Half the movie is Foolish’s stand-up routines, and from the credits and plot gaps it seems that many things were cut, which may account for some of the script problems. But the script is still a hodge-podge of very old ‘gonna be a star’ cliches uneasily transplanted into the comedy club/crime boss venue. Continuity and motivation are very sketchy.


JB has a beard that is shaved into three vertical sections. Numbers wears a rayon retro fifties-style shirt and a white hat of the same vintage.


"…sort of grows on you…" New York Times, 4/10/1999, p.B17

"…as raunchy as it is uneven…" "…features a fine cast, generally underused – (list) and Jonathan Banks." San Francisco Chronicle, 4/10/1999, p. E4.

"…enjoyable, raunchy…" Hollywood Reporter, 4/12/1999.

"…doing business with such shady characters as Numbers (Jonathan Banks) and El Dorado Ron…" Los Angeles Times, 4/12/1999, Calendar p.F4.

"A strange combination of urban melodrama and comedy concert film… falling firmly on its face while trying to cash in on the popularity of a hip-hop star." Variety, 4/12/1999, Review, p.13.

"…short on fun and long on insolence. … Foolish stumbles through a series of vignettes with leaden pacing.

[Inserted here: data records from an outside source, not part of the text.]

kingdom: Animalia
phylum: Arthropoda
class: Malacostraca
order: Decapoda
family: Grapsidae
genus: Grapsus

The supporting cast is peppered with familiar faces – Jonathan Banks, Bill Duke… -- but they add little to the proceedings." Mark Burger, Journal Now,


"…a jaw-droppingly horrible film, one with no redeeming value socially, cinematically or otherwise. Comedically it has some potential, but only in its stand-up comedy moments…" Eugene Novikov, Ultimate Movies.


An estimated 5-8 minutes in 3 scenes.